If the main power supply lines, L1 and L2, are switched, then the polarity of all the windings will be reversed. This, however, will not change the direction of rotation because the polarity of both the start winding and the run winding reverses. The relationship between the start winding and the run winding has not changed. The rotor will still turn in the direction from the start winding to the run winding of the same polarity (Figure 17-20).
Split-Phase Motor Applications
Split-phase motors are generally limited to the l/3 horsepower size. They are simple to manufacture and inexpensive. The starting torque is very low and can be used for starting small loads only.
Capacitor-start motors are the most widely used single-phase motors in the marine engineering field. They are found on small refrigeration units and portable pumps. They come in a variety of sizes up to 7.5 horsepower. The characteristic hump on the motor frame houses the capacitor (Figure 17-21).
The capacitor-start motor is derived from the basic design of the split-phase motor. The split-phase motor had a current displacement, between the start and run winding, of 30 degrees with wire resistance alone. To increase this angle and increase motor torque, a capacitor can be added. The product of capacitance can be used to increase the current angles, or in other words, to increase the time between current arrival in the start and current arrival in the run windings. In capacitance, current leads voltage.
The capacitor, unlike a resistor, does not consume power but stores it so it can be returned to the circuit. The combining of the inductive run (current lagging) winding and the capacitive start (current leading) winding would create a greater current displacement. This would increase the torque.

Dataset records:
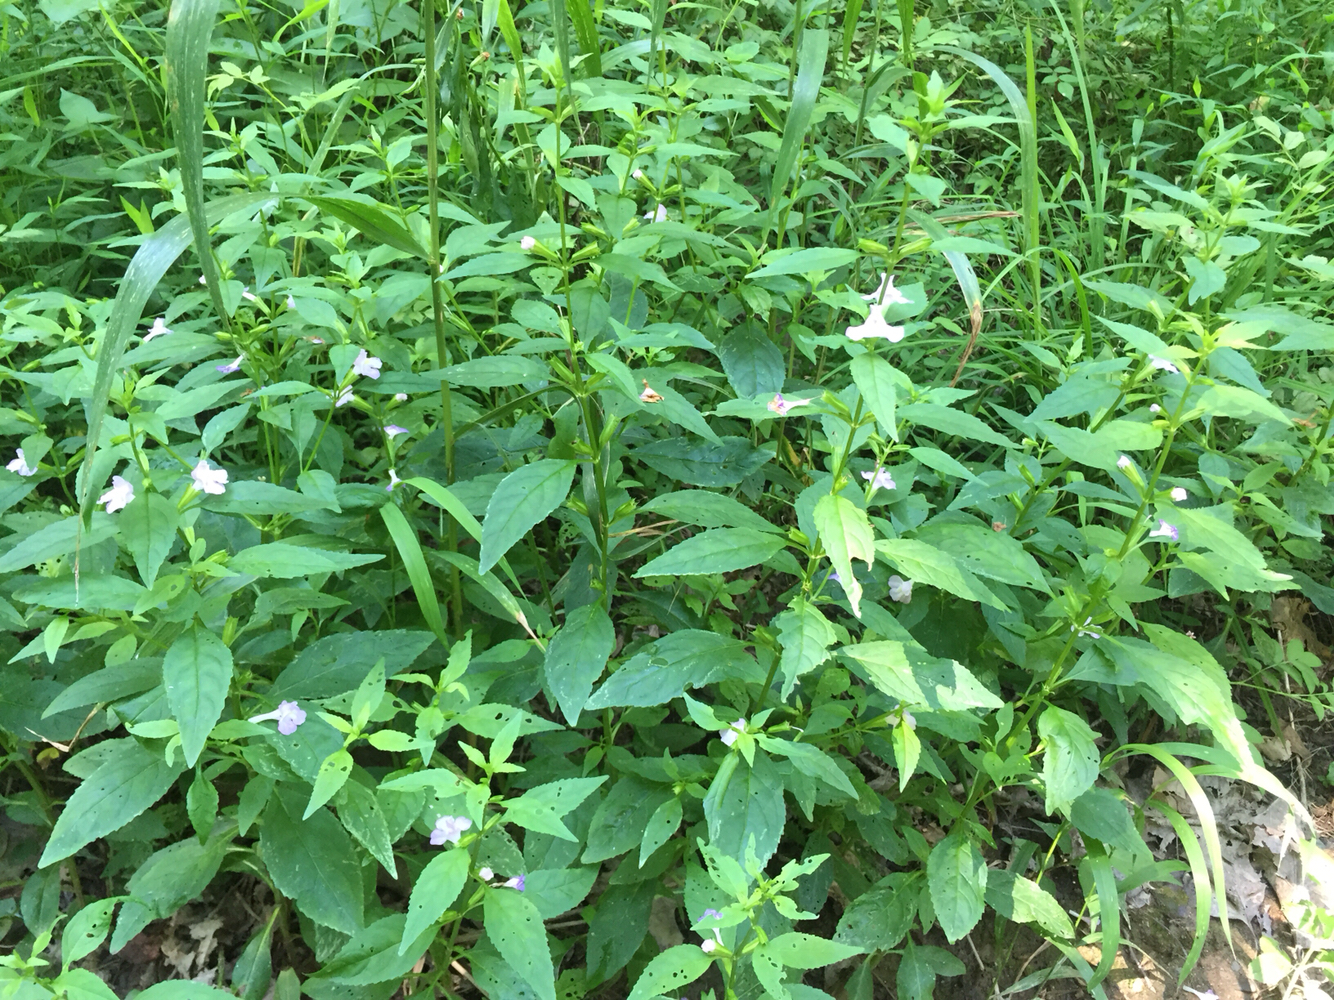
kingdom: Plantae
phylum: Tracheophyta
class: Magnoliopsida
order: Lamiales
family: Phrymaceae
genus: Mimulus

...

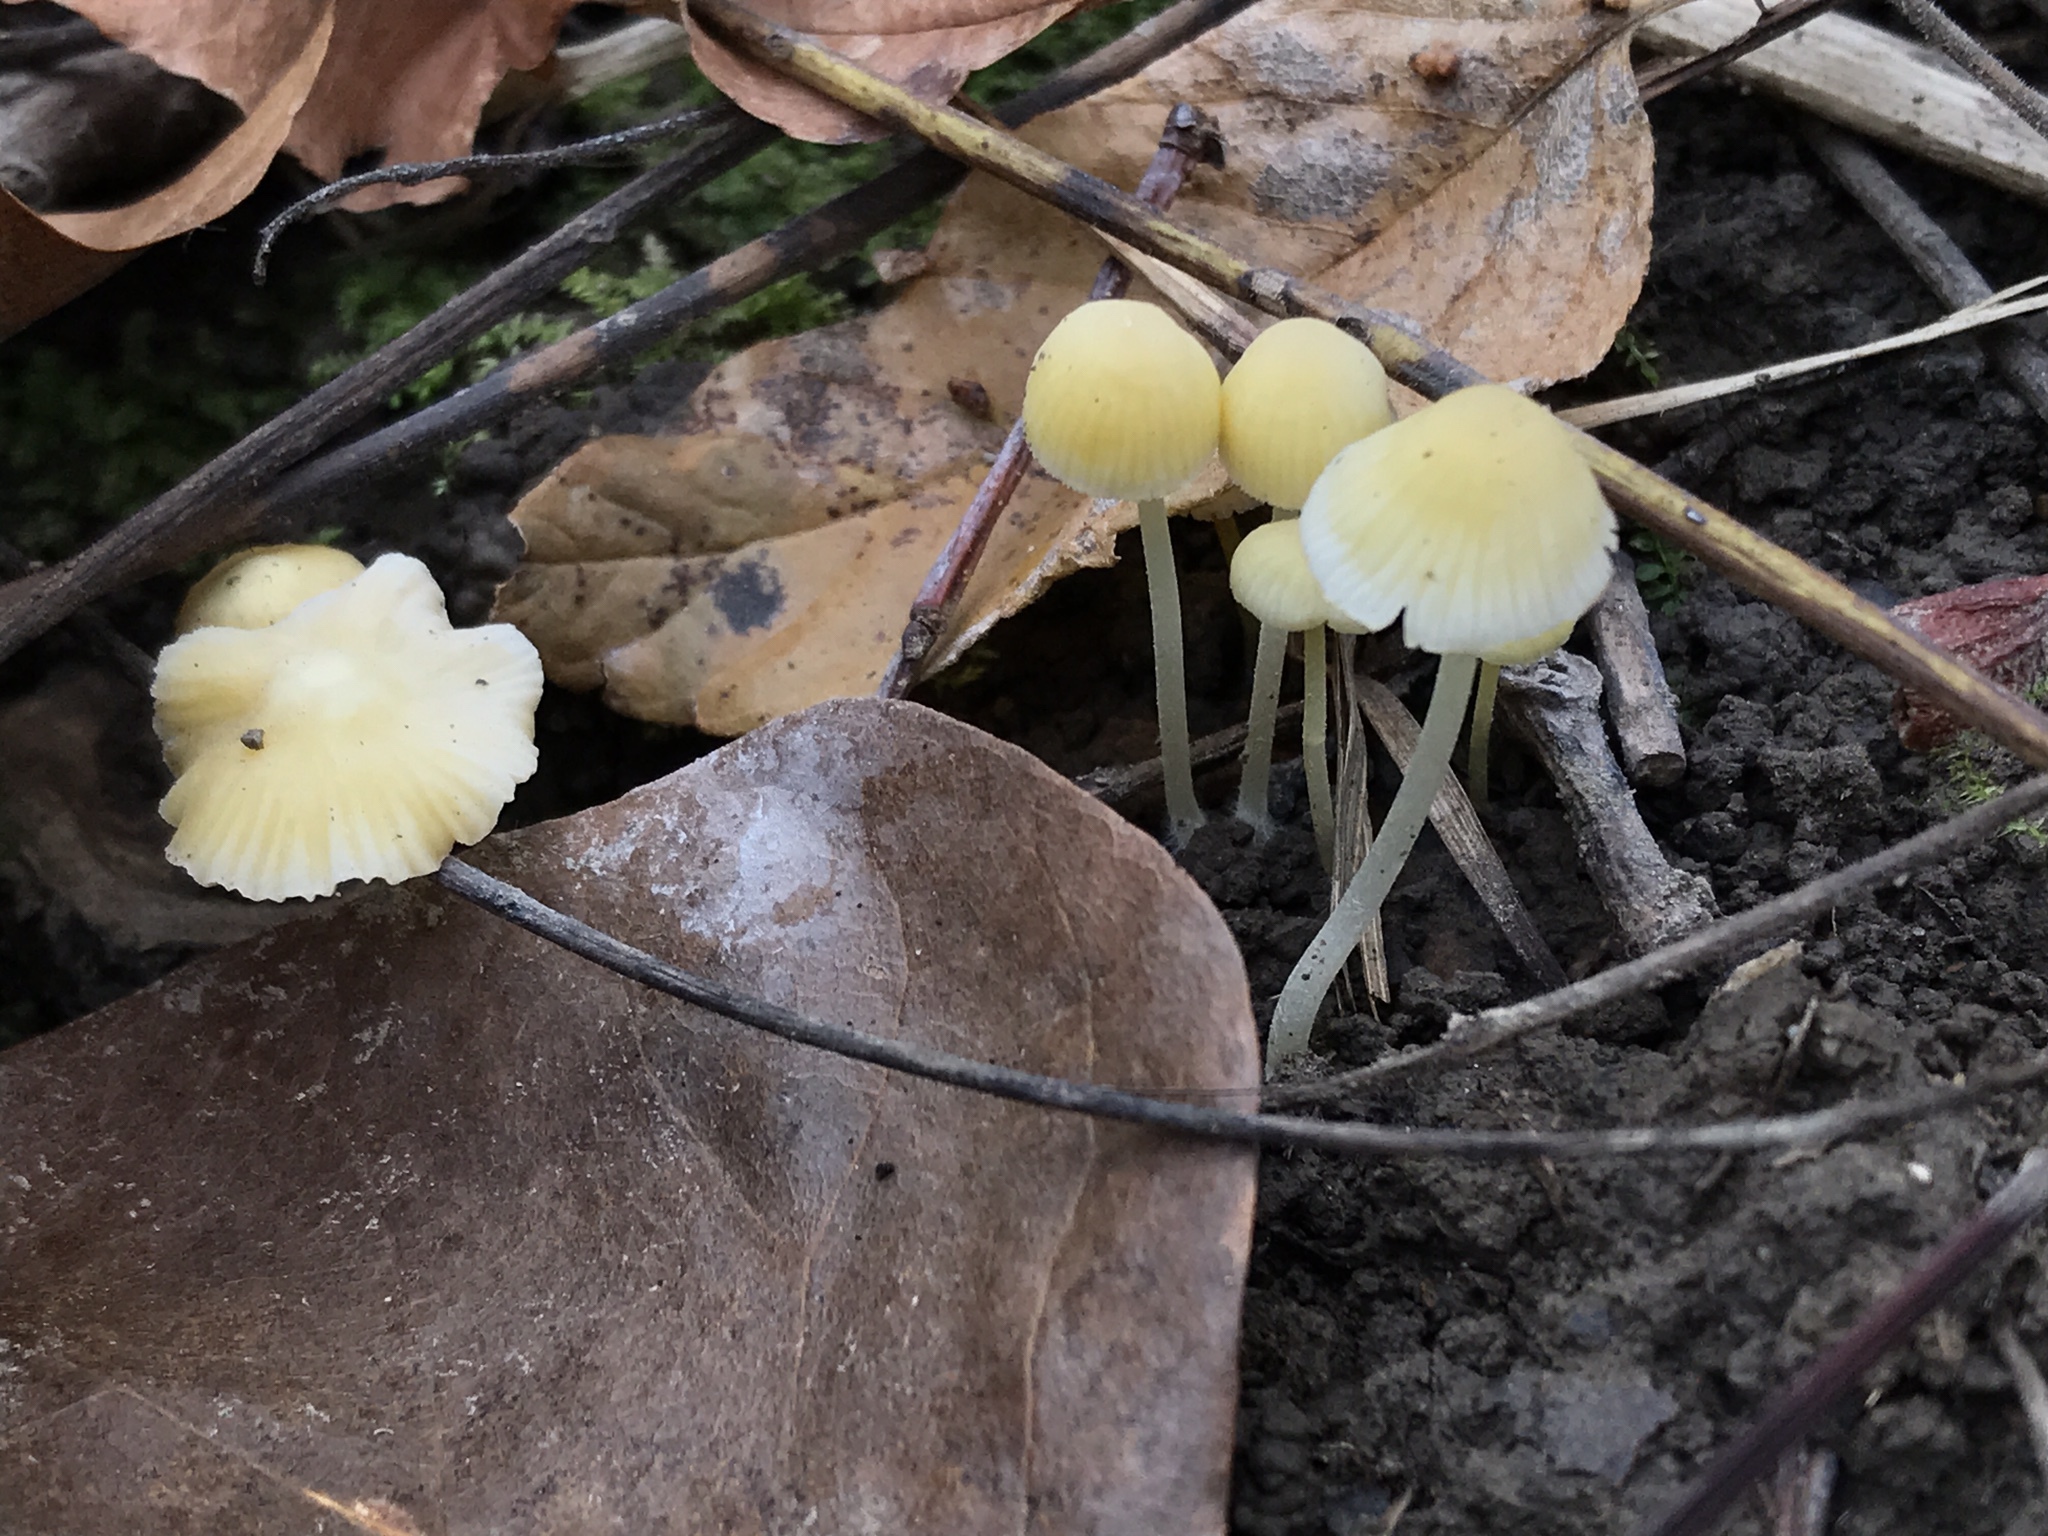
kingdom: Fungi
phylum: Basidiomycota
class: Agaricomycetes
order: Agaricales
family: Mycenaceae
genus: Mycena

...

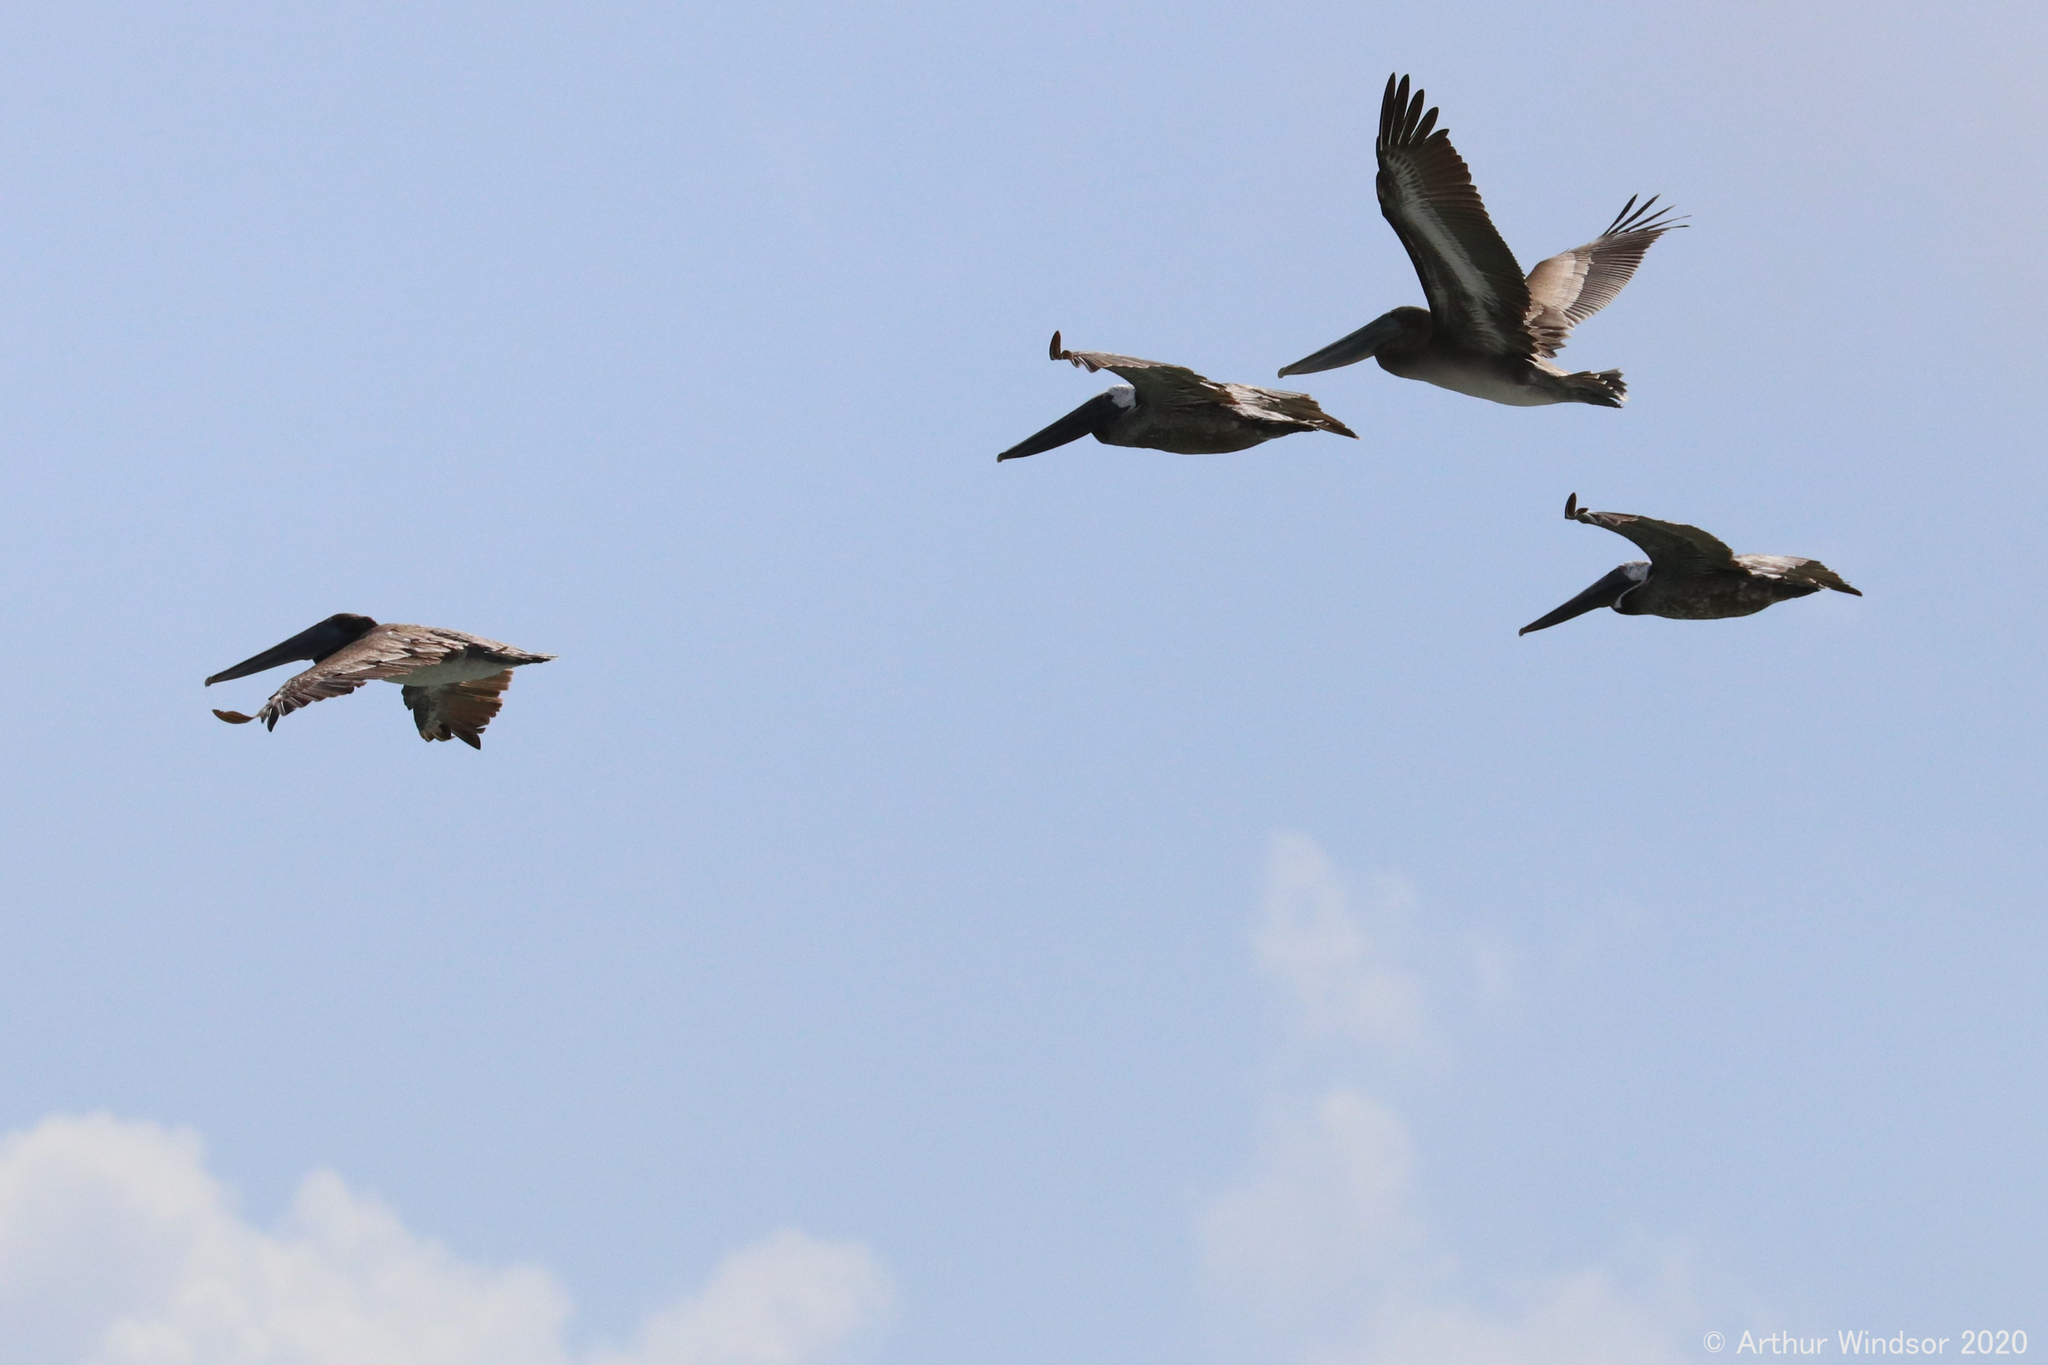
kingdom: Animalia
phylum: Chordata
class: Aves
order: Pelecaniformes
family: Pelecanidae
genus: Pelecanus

WHAT TO WORK ON:
1. List every characteristic of split-phase motors that the motor text gives.
2. Please answer these questions from the motor text:
(a) Does switching the main power supply lines L1 and L2 change the direction of rotation?
(b) Up to what horsepower do capacitor-start motors come?
(c) What does a capacitor do with power, unlike a resistor?

EXERCISE RESPONSES:
1.
- Generally limited to the 1/3 horsepower size
- Simple to manufacture
- Inexpensive
- Very low starting torque, so they can be used for starting small loads only
- A current displacement of 30 degrees between the start and run windings, with wire resistance alone

2.
(a) No. The polarity of both the start winding and the run winding reverses, so the direction of rotation stays the same.
(b) Up to 7.5 horsepower.
(c) It does not consume power. It stores it so it can be returned to the circuit.